Sign Out
Drug-Drug Interactions: Use with other iron chelator: JADENU should not be combined with other iron chelator therapies as the safety and efficacy of such combinations has not been established.
Use with Aluminum Containing Antacid Preparations: The concomitant administration of JADENU and aluminum-containing antacid preparations has not been formally studied. Although deferasirox has a lower affinity for aluminum than for iron, JADENU should not be taken with aluminum-containing antacid preparations (see Warnings and Precautions).
Use with Agents Metabolised through CYP3A4: In a healthy volunteer study, the concomitant administration of deferasirox tablets for oral suspension and midazolam (a CYP3A4 substrate) resulted in a decrease of midazolam exposure by 17%. In the clinical setting, this effect may be more pronounced. Therefore, caution should be exercised when JADENU is combined with substances metabolised through CYP3A4 (e.g. cyclosporine, simvastatin, hormonal contraceptive agents), due to a possible decrease in efficacy.
Use with Agents Inducing UDP-glucuronosyltransferase (UGT) Metabolism: In a healthy volunteer study, the concomitant administration of deferasirox tablets for oral suspension at single dose of 30 mg/kg) and the potent UDP-glucuronosyltransferase (UGT) inducer rifampicin (repeated dose of 600 mg/day) resulted in a decrease of deferasirox exposure by 44% (90% CI: 37% - 51%). Therefore, the concomitant use of JADENU with potent UGT inducers (e.g. rifampicin, phenytoin, phenobarbital, ritonavir) may result in a decrease in JADENU efficacy. If JADENU and a potent UGT inducer are used concomitantly, increases in the dose of JADENU should be considered based on clinical response to therapy.
Use with Bile Acid Sequestrants: In a healthy volunteer study, the administration of cholestyramine after a single dose of deferasirox tablets for oral suspension resulted in a 45% decrease in deferasirox exposure (AUC).
Use with Agents Metabolized by CYP2C8: In a healthy volunteer study, the concomitant administration of deferasirox tablets for oral suspension at 30 mg/kg/day for 4 days) and the CYP2C8 substrate repaglinide (single dose of 0.5 mg) resulted in an increase in repaglinide AUC and Cmax by 131% and 62%, respectively.
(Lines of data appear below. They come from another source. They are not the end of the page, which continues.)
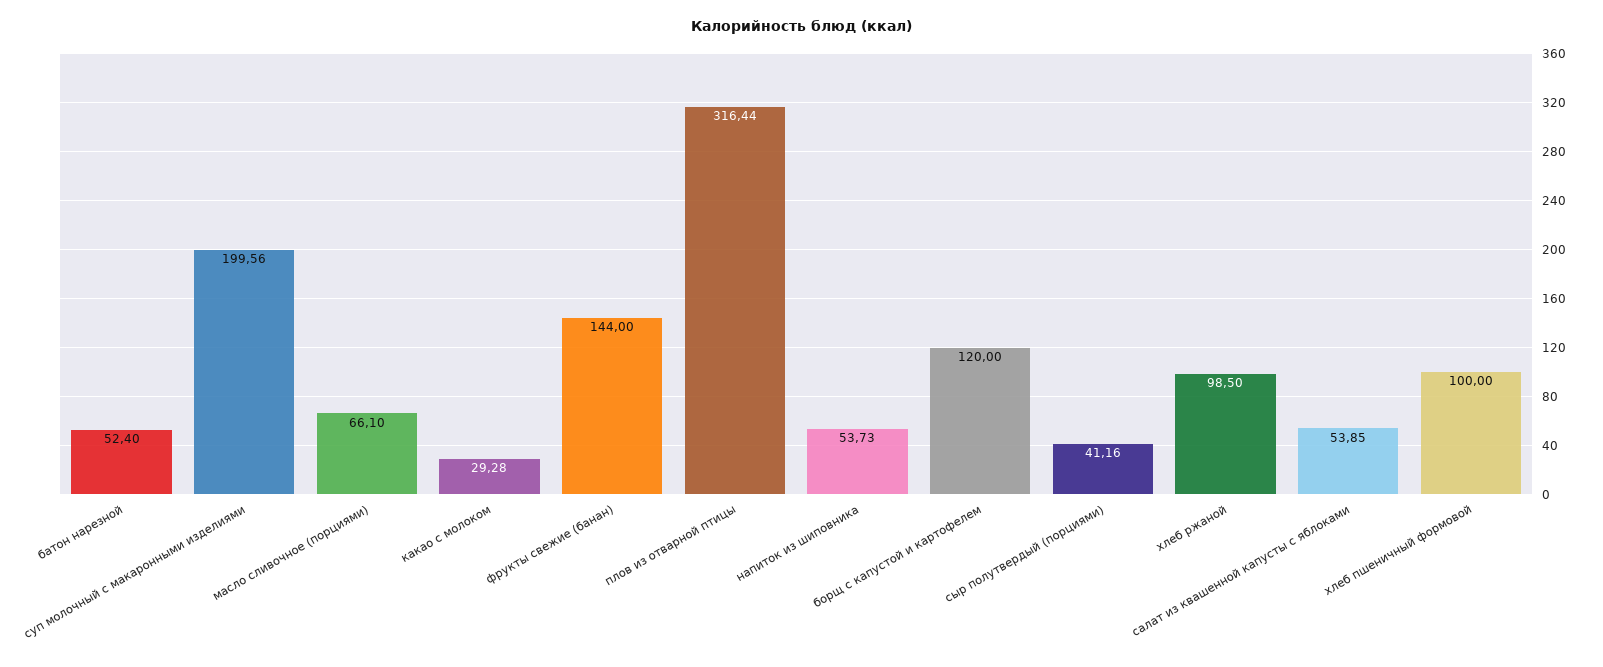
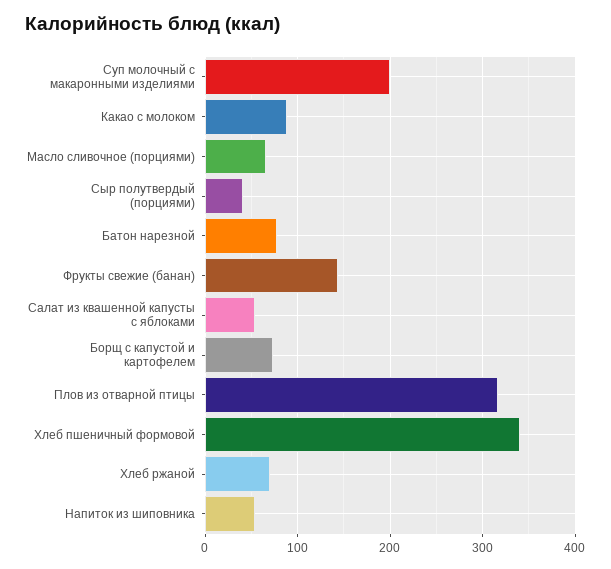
  {
-   "батон нарезной": 52.4,
+   "батон нарезной": 80,
    "суп молочный с макаронными изделиями": 199.56,
    "масло сливочное (порциями)": 66.1,
-   "какао с молоком": 29.28,
+   "какао с молоком": 90,
    "фрукты свежие (банан)": 144,
    "плов из отварной птицы": 316.44,
    "напиток из шиповника": 53.73,
-   "борщ с капустой и картофелем": 120,
+   "борщ с капустой и картофелем": 70,
    "сыр полутвердый (порциями)": 41.16,
-   "хлеб ржаной": 98.5,
+   "хлеб ржаной": 70,
    "салат из квашенной капусты с яблоками": 53.85,
-   "хлеб пшеничный формовой": 100
+   "хлеб пшеничный формовой": 340
  }

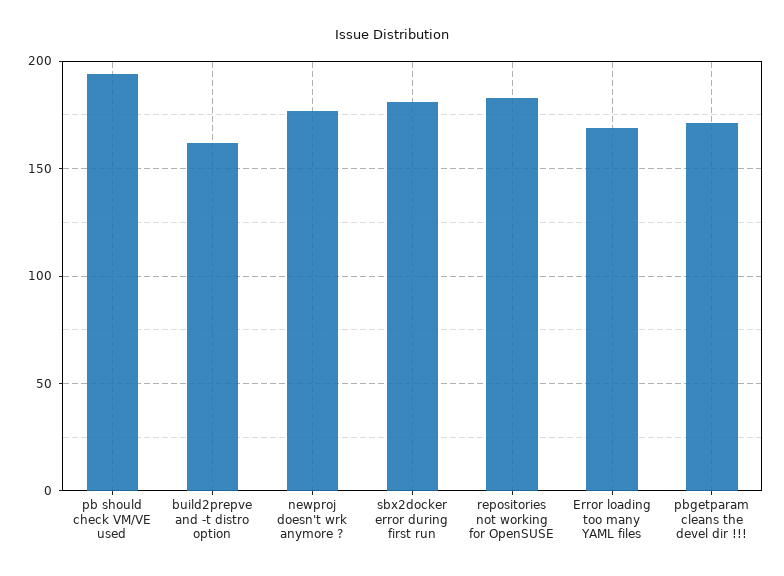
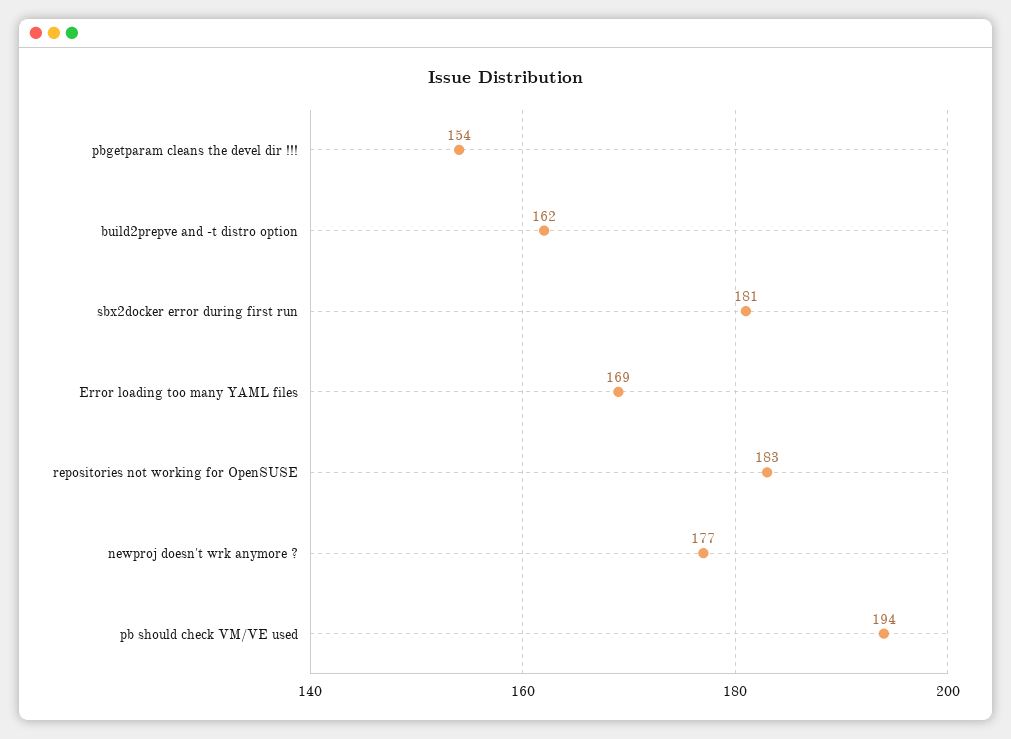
  {
    "pb should check VM/VE used": 194,
    "build2prepve and -t distro option": 162,
    "newproj doesn't wrk anymore ?": 177,
    "sbx2docker error during first run": 181,
    "repositories not working for OpenSUSE": 183,
    "Error loading too many YAML files": 169,
-   "pbgetparam cleans the devel dir !!!": 170
+   "pbgetparam cleans the devel dir !!!": 154
  }

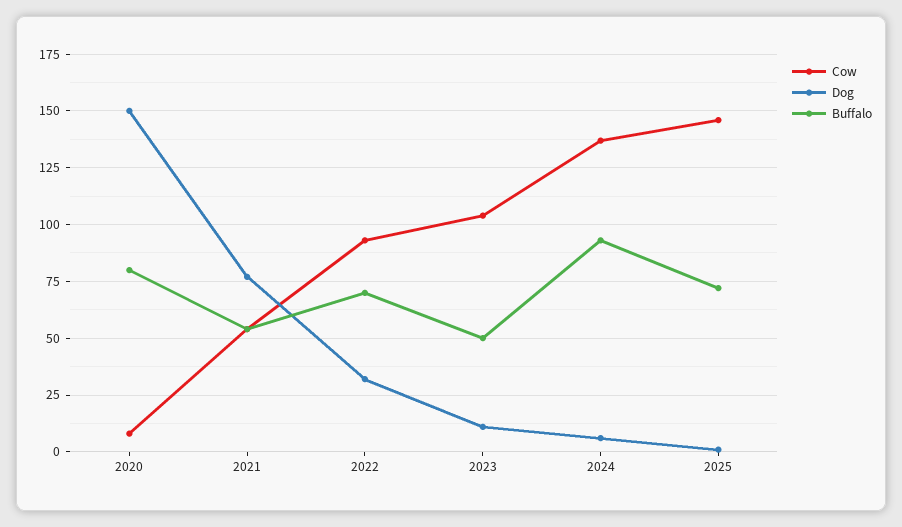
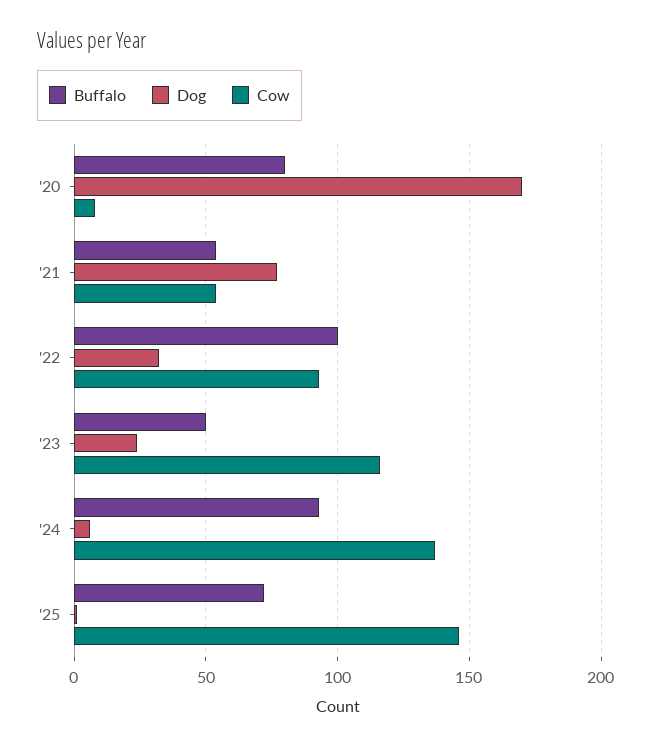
  {
    "Cow": {
      "2020": 10,
      "2021": 55,
      "2022": 95,
-     "2023": 105,
+     "2023": 115,
      "2024": 135,
      "2025": 145
    },
    "Dog": {
-     "2020": 150,
+     "2020": 170,
      "2021": 75,
      "2022": 30,
-     "2023": 10,
+     "2023": 25,
      "2024": 5,
      "2025": 0
    },
    "Buffalo": {
      "2020": 80,
      "2021": 55,
-     "2022": 70,
+     "2022": 100,
      "2023": 50,
      "2024": 95,
      "2025": 70
    }
  }

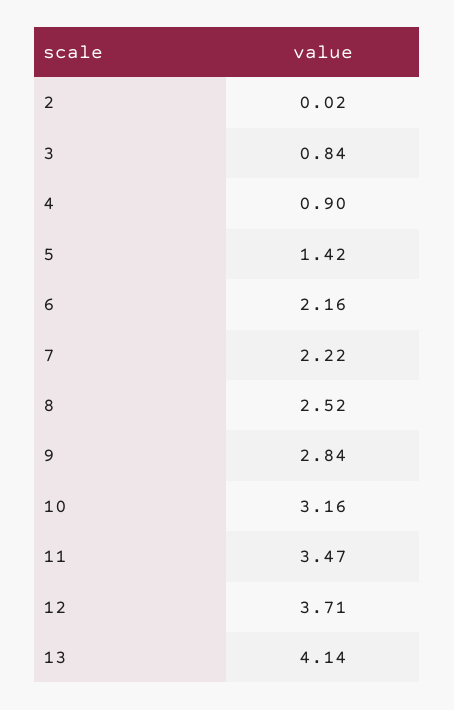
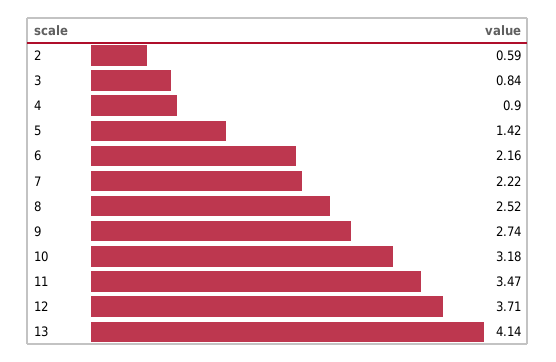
  {
-   "2": 0.02,
+   "2": 0.59,
    "3": 0.84,
    "4": 0.9,
    "5": 1.42,
    "6": 2.16,
    "7": 2.22,
    "8": 2.52,
-   "9": 2.84,
+   "9": 2.74,
-   "10": 3.16,
+   "10": 3.18,
    "11": 3.47,
    "12": 3.71,
    "13": 4.14
  }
When JADENU and repaglinide are used concomitantly, careful monitoring of glucose levels should be performed. An interaction between JADENU and other CYP2C8 substrates like paclitaxel cannot be excluded.
Use with Agents Metabolized by CYP1A2: In a healthy volunteer study, the concomitant administration of deferasirox tablets for oral suspension (at a repeated dose of 30 mg/kg/day) and the CYP1A2 substrate theophylline (single dose of 120 mg) resulted in an increase in theophylline AUC by 84% (90% CI: 73% to 95%). The single dose Cmax was not affected, but an increase of theophylline Cmax is expected to occur with chronic dosing. When JADENU and theophylline are used concomitantly, monitoring of theophylline concentration and possible theophylline dose reduction should be considered. An interaction between JADENU and other CYP1A2 substrates such as clozapine and tizanidine may be possible.
Use with Digoxin: In healthy volunteers, deferasirox tablets for oral suspension had no effect on the pharmacokinetics of digoxin. The effect of digoxin on JADENU pharmacokinetics has not been studied.
Use with Vitamin C: The concomitant administration of JADENU and vitamin C has not been formally studied. Doses of vitamin C up to 200 mg were allowed in clinical studies without negative consequences. High doses of vitamin C should not be used.
Use with ulcerogenic potential drugs: Concomitant administration of JADENU with drugs that have known ulcerogenic potential, such as NSAIDs, corticosteroids, or oral bisphosphonates, and use of JADENU in patients receiving anticoagulants may increase the risk of gastrointestinal irritation (see Warnings and Precautions).
Use with hydroxyurea: The interaction of JADENU with hydroxyurea has not been formally studied. No inhibition of deferasirox metabolism by hydroxyurea is expected based on the results of an in vitro study.
Drug-Food Interactions: JADENU should be taken on an empty stomach or with a light meal, preferably at the same time each day.
Drug-Herb Interactions: Interactions with herbal products have not been established.
Drug-Laboratory Interactions: Interactions between deferasirox and gallium contrast media have not been studied. It is known that the results of gallium-67 imaging may be distorted by the iron chelator deferoxamine due to chelation of gallium-67. It is therefore recommended that JADENU therapy be interrupted at least five days before gallium-67 scintigraphy.